<<<<
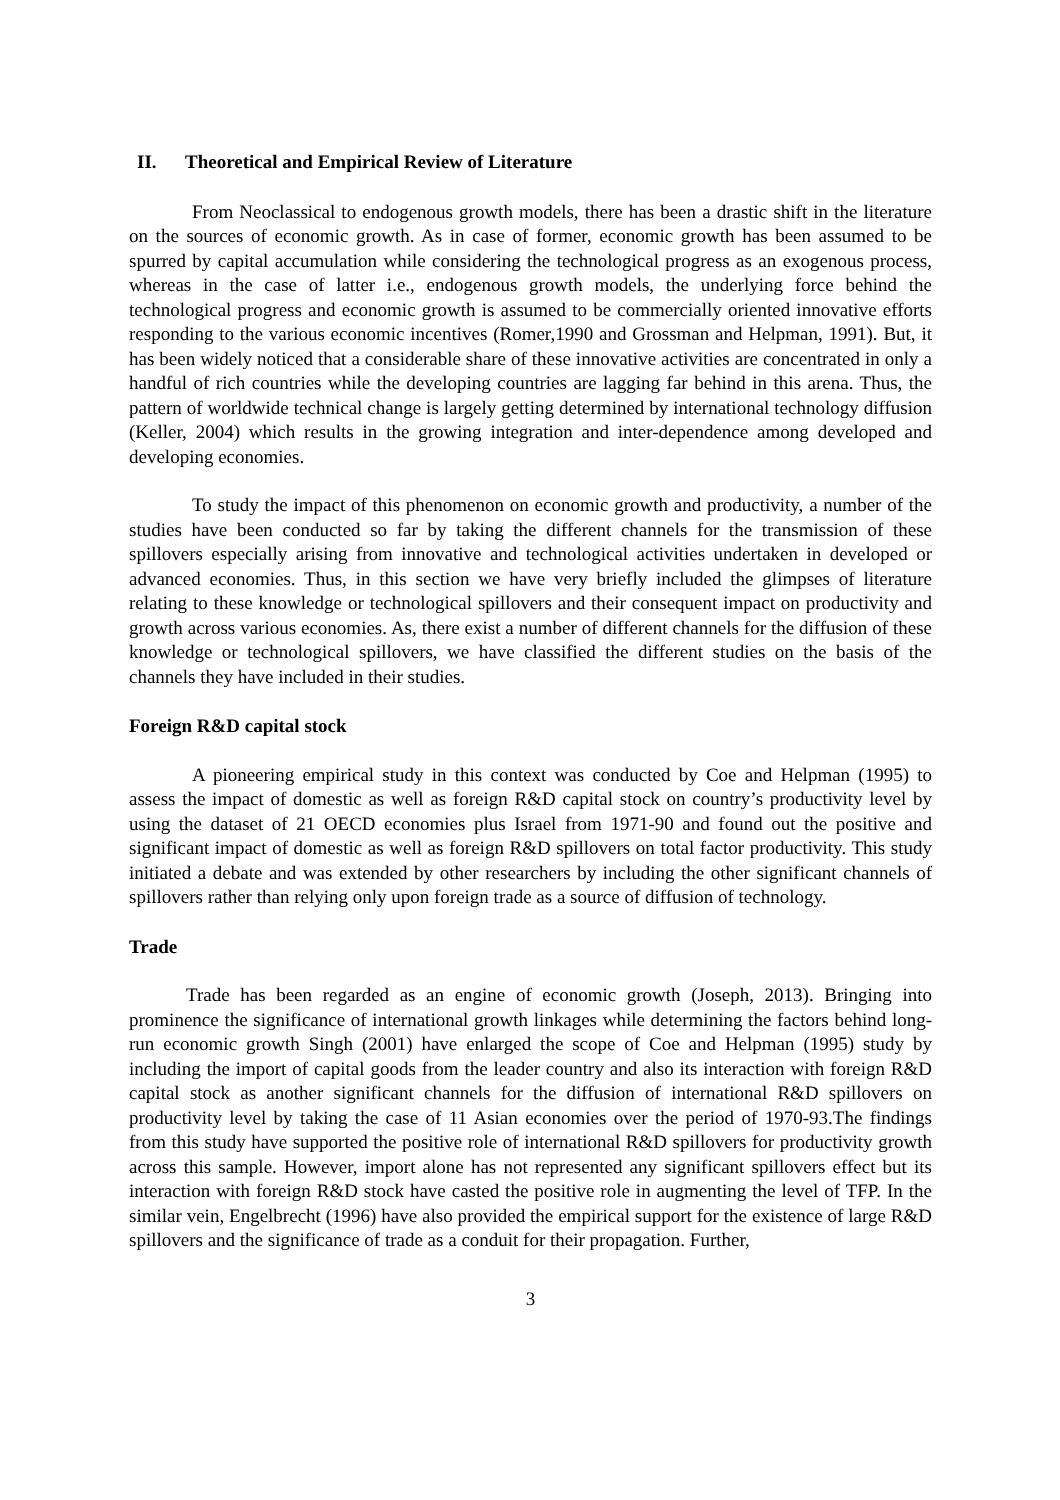II. Theoretical and Empirical Review of Literature
From Neoclassical to endogenous growth models, there has been a drastic shift in the literature on the sources of economic growth. As in case of former, economic growth has been assumed to be spurred by capital accumulation while considering the technological progress as an exogenous process, whereas in the case of latter i.e., endogenous growth models, the underlying force behind the technological progress and economic growth is assumed to be commercially oriented innovative efforts responding to the various economic incentives (Romer,1990 and Grossman and Helpman, 1991). But, it has been widely noticed that a considerable share of these innovative activities are concentrated in only a handful of rich countries while the developing countries are lagging far behind in this arena. Thus, the pattern of worldwide technical change is largely getting determined by international technology diffusion (Keller, 2004) which results in the growing integration and inter-dependence among developed and developing economies.
To study the impact of this phenomenon on economic growth and productivity, a number of the studies have been conducted so far by taking the different channels for the transmission of these spillovers especially arising from innovative and technological activities undertaken in developed or advanced economies. Thus, in this section we have very briefly included the glimpses of literature relating to these knowledge or technological spillovers and their consequent impact on productivity and growth across various economies. As, there exist a number of different channels for the diffusion of these knowledge or technological spillovers, we have classified the different studies on the basis of the channels they have included in their studies.
Foreign R&D capital stock
A pioneering empirical study in this context was conducted by Coe and Helpman (1995) to assess the impact of domestic as well as foreign R&D capital stock on country’s productivity level by using the dataset of 21 OECD economies plus Israel from 1971-90 and found out the positive and significant impact of domestic as well as foreign R&D spillovers on total factor productivity. This study initiated a debate and was extended by other researchers by including the other significant channels of spillovers rather than relying only upon foreign trade as a source of diffusion of technology.
Trade
Trade has been regarded as an engine of economic growth (Joseph, 2013). Bringing into prominence the significance of international growth linkages while determining the factors behind long-run economic growth Singh (2001) have enlarged the scope of Coe and Helpman (1995) study by including the import of capital goods from the leader country and also its interaction with foreign R&D capital stock as another significant channels for the diffusion of international R&D spillovers on productivity level by taking the case of 11 Asian economies over the period of 1970-93.The findings from this study have supported the positive role of international R&D spillovers for productivity growth across this sample. However, import alone has not represented any significant spillovers effect but its interaction with foreign R&D stock have casted the positive role in augmenting the level of TFP. In the similar vein, Engelbrecht (1996) have also provided the empirical support for the existence of large R&D spillovers and the significance of trade as a conduit for their propagation. Further,
3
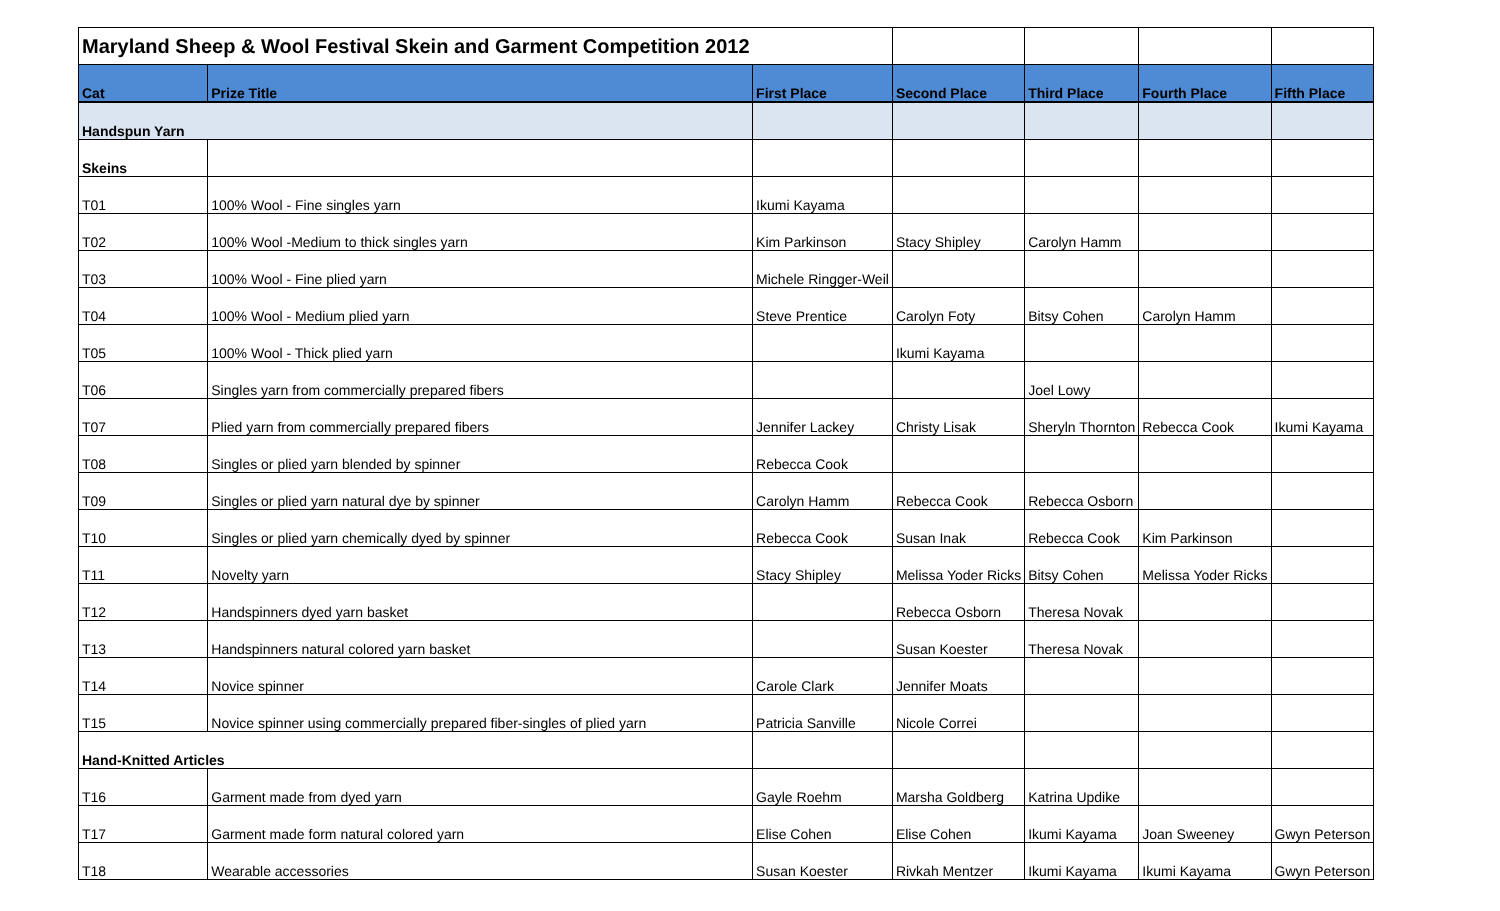| Maryland Sheep & Wool Festival Skein and Garment Competition 2012 | | | | | | |
| Cat | Prize Title | First Place | Second Place | Third Place | Fourth Place | Fifth Place |
| Handspun Yarn | | | | | | |
| Skeins | | | | | | |
| T01 | 100% Wool - Fine singles yarn | Ikumi Kayama | | | | |
| T02 | 100% Wool -Medium to thick singles yarn | Kim Parkinson | Stacy Shipley | Carolyn Hamm | | |
| T03 | 100% Wool - Fine plied yarn | Michele Ringger-Weil | | | | |
| T04 | 100% Wool - Medium plied yarn | Steve Prentice | Carolyn Foty | Bitsy Cohen | Carolyn Hamm | |
| T05 | 100% Wool - Thick plied yarn | | Ikumi Kayama | | | |
| T06 | Singles yarn from commercially prepared fibers | | | Joel Lowy | | |
| T07 | Plied yarn from commercially prepared fibers | Jennifer Lackey | Christy Lisak | Sheryln Thornton | Rebecca Cook | Ikumi Kayama |
| T08 | Singles or plied yarn blended by spinner | Rebecca Cook | | | | |
| T09 | Singles or plied yarn natural dye by spinner | Carolyn Hamm | Rebecca Cook | Rebecca Osborn | | |
| T10 | Singles or plied yarn chemically dyed by spinner | Rebecca Cook | Susan Inak | Rebecca Cook | Kim Parkinson | |
| T11 | Novelty yarn | Stacy Shipley | Melissa Yoder Ricks | Bitsy Cohen | Melissa Yoder Ricks | |
| T12 | Handspinners dyed yarn basket | | Rebecca Osborn | Theresa Novak | | |
| T13 | Handspinners natural colored yarn basket | | Susan Koester | Theresa Novak | | |
| T14 | Novice spinner | Carole Clark | Jennifer Moats | | | |
| T15 | Novice spinner using commercially prepared fiber-singles of plied yarn | Patricia Sanville | Nicole Correi | | | |
| Hand-Knitted Articles | | | | | | |
| T16 | Garment made from dyed yarn | Gayle Roehm | Marsha Goldberg | Katrina Updike | | |
| T17 | Garment made form natural colored yarn | Elise Cohen | Elise Cohen | Ikumi Kayama | Joan Sweeney | Gwyn Peterson |
| T18 | Wearable accessories | Susan Koester | Rivkah Mentzer | Ikumi Kayama | Ikumi Kayama | Gwyn Peterson |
>>>>
*Aim of the exercise:*
Look for the string "natural" in the listing above and copy every line holding it.

*Exercise result:*
| T09 | Singles or plied yarn natural dye by spinner | Carolyn Hamm | Rebecca Cook | Rebecca Osborn | | |
| T13 | Handspinners natural colored yarn basket | | Susan Koester | Theresa Novak | | |
| T17 | Garment made form natural colored yarn | Elise Cohen | Elise Cohen | Ikumi Kayama | Joan Sweeney | Gwyn Peterson |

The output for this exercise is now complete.